▶ _Passage given_:
◇ ◇ ◇ ◇

Manufacturing Violence

By Liane Casten

As I finally put away all the lovely greeting cards that had arrived during the holiday season, I thought how ironic that half the cards delivered messages of peace. Do we Americans truly yearn for peace and are we willing to do what is required to achieve it?

William Blum, author of Rogue State (Common Courage Press, 2002), stated: “From the end of World War II to the beginning of the 21st century, the United States has attempted to overthrow more than 40 foreign governments and to crush more than 30 populist-nationalist move-ments struggling against intolerable regimes. In the process, the U.S. has caused the end of life for several million people, and condemned many million more to a life of agony and despair.

“Although our civil laws prohibit murder, robbery, rape and bribery, they do not keep us from intervening in and toppling foreign governments, quashing socialist movements, or dropping bombs on other nations, as long as those actions serve our leaders’ concept of the national interest.”

Martin Luther King put it succinctly: “My government is the world’s leading purveyor of violence.”

◇ ◇ ◇ ◇

▶ _Data records_:

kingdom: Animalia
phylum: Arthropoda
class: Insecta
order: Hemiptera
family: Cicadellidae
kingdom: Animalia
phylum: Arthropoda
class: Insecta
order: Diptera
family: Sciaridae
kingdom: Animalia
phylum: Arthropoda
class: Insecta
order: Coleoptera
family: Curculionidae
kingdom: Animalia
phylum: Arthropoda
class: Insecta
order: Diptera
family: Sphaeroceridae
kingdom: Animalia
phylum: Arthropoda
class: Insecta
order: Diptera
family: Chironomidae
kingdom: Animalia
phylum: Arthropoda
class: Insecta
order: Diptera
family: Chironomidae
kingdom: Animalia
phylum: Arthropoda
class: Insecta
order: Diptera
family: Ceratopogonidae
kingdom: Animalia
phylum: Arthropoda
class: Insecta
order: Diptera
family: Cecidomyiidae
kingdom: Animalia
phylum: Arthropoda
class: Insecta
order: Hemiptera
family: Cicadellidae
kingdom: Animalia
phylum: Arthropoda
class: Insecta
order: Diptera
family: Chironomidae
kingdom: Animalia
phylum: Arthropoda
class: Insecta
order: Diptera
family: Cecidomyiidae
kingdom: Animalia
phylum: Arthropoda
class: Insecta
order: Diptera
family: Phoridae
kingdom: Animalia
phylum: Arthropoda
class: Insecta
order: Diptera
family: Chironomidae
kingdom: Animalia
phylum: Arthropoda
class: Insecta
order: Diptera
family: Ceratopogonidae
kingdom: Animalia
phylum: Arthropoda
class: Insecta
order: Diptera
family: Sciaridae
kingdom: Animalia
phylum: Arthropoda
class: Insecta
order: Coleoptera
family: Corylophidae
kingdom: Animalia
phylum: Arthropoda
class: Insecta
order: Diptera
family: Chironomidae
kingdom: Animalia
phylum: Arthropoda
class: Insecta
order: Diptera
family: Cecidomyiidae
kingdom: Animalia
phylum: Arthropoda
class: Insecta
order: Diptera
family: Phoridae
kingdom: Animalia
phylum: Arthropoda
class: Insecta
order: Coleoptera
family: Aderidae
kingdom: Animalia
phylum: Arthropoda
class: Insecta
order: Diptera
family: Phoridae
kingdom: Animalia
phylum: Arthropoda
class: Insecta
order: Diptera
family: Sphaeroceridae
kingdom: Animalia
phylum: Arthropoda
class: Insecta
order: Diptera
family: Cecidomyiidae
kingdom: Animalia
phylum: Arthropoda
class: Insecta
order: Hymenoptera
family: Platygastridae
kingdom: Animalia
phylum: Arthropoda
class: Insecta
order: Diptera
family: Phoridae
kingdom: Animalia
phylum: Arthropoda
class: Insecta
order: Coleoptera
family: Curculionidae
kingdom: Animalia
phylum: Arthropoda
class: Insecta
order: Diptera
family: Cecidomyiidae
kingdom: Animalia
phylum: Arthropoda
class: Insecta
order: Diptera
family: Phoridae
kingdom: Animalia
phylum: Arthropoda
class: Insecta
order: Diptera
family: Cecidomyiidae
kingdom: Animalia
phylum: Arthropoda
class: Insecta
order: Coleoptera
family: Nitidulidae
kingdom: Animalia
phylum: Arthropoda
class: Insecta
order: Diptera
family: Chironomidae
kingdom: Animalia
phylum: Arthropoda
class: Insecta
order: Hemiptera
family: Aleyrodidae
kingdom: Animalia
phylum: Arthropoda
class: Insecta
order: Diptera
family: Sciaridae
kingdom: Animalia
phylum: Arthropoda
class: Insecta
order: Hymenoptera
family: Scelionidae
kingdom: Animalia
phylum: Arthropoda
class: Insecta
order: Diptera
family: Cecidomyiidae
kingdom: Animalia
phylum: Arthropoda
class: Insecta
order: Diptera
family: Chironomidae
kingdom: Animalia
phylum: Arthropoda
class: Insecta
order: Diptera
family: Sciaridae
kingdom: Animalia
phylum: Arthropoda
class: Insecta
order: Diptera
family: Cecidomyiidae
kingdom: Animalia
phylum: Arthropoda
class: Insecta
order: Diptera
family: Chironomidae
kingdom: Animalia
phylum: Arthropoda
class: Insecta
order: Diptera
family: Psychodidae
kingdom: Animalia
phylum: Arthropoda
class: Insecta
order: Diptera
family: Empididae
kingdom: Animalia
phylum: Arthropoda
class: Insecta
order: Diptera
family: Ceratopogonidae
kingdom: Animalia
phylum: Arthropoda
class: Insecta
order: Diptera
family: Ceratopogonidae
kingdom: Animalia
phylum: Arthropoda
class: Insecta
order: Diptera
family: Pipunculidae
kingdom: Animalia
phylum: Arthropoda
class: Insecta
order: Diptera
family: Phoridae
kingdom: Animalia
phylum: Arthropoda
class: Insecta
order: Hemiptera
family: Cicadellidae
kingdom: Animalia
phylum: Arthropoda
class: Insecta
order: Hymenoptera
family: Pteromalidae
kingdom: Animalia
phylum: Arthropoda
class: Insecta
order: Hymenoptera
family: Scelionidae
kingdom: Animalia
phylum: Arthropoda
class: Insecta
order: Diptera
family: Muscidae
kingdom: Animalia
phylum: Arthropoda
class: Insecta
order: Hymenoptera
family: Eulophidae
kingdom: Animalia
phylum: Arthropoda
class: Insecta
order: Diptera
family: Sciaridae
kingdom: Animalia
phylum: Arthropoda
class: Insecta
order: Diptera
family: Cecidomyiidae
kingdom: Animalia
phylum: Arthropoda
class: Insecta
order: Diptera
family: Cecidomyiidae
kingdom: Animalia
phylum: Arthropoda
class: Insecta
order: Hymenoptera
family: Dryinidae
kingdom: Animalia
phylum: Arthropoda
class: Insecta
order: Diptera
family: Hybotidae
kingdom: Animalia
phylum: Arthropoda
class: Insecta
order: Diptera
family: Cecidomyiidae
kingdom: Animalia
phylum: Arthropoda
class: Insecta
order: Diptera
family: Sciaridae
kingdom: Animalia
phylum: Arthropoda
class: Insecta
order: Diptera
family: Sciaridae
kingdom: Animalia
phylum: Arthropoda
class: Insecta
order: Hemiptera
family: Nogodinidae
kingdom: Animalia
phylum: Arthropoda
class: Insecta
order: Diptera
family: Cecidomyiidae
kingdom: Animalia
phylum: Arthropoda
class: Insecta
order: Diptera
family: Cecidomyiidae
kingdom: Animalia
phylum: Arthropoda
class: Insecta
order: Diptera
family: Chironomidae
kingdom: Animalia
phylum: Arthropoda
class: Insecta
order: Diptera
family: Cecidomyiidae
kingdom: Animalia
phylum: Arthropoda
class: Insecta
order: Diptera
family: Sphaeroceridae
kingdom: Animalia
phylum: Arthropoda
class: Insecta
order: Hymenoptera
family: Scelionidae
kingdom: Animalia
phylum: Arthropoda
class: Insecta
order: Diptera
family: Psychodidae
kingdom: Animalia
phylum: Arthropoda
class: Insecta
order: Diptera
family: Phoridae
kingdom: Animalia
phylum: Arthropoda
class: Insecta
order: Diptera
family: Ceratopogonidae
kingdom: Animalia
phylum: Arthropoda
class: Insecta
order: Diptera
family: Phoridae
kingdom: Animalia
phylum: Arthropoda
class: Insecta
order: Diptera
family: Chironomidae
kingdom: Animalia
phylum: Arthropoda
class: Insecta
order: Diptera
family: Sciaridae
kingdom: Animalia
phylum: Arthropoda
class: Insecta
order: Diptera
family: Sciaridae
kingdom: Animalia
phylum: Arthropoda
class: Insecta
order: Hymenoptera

◇ ◇ ◇ ◇

▶ _Written tasks_:
(a) List the crimes that the Manufacturing Violence article says our civil laws prohibit.
(b) Quote the Manufacturing Violence article word for word, starting at "William Blum, author" and ending at "agony and despair.".
(c) Extend the Manufacturing Violence article past its final line.

▶ _Answers provided_:
(a) murder, robbery, rape, bribery

(b)
William Blum, author of Rogue State (Common Courage Press, 2002), stated: “From the end of World War II to the beginning of the 21st century, the United States has attempted to overthrow more than 40 foreign governments and to crush more than 30 populist-nationalist move-ments struggling against intolerable regimes. In the process, the U.S. has caused the end of life for several million people, and condemned many million more to a life of agony and despair.

(c)
The American public, by and large, has stood by passively or been blindly supportive of these actions. Wes go about our daily business with little concern for the havoc and misery wrought upon other peoples. I list merely a few examples:


1954
U.S.-backed coup against democracy in Guatemala and subsequent U.S.-installed dictatorships contributed to the deaths of 120,000 people over a period of more than four decades.

1961-1971
U.S. military involvement in Vietnam, which included chemical warfare (Agent Orange), took the lives of more than one million Vietnamese.

1965
U.S.-supported coup in Indonesia; large-scale mob killings in the aftermath left an estimated 800,000 people dead.

1965
U.S. overthrow of the Dominican Republic government left 3,000 dead.

1970s
U.S.-sponsored terrorist war against the peoples of Southern Africa, particularly Angola, led to the deaths and mutilations of more than one million people.

1973
U.S.-sponsored coup in Chile against the democratic government of Salvador Allende resulted in 30,000 deaths.

1975
U.S. sponsorship of the Indonesian regime aided in the slaughter of more than 250,000 in East Timor—with the complicity of President Ford and then Secretary of State Henry Kissinger.

1980s
U.S. military aid to the dictatorship of El Salvador to quell a civil war contributed to killings and human rights violations by government troops and death squads; an estimated 75,000 people killed during the 12-year war.

1984
U.S.-sponsored terrorist war in Nicaragua, using illegal guns and an illegal blockade of its harbors, left more than 30,000 dead.

1989
U.S. invaded Panama, killing 8,000, in an attempt to capture George H. Bush’s former CIA partner, now “enemy” Manuel Noriega. The former leader is now in prison, prevented from revealing his knowledge of cooperative drug dealing with the U.S. government.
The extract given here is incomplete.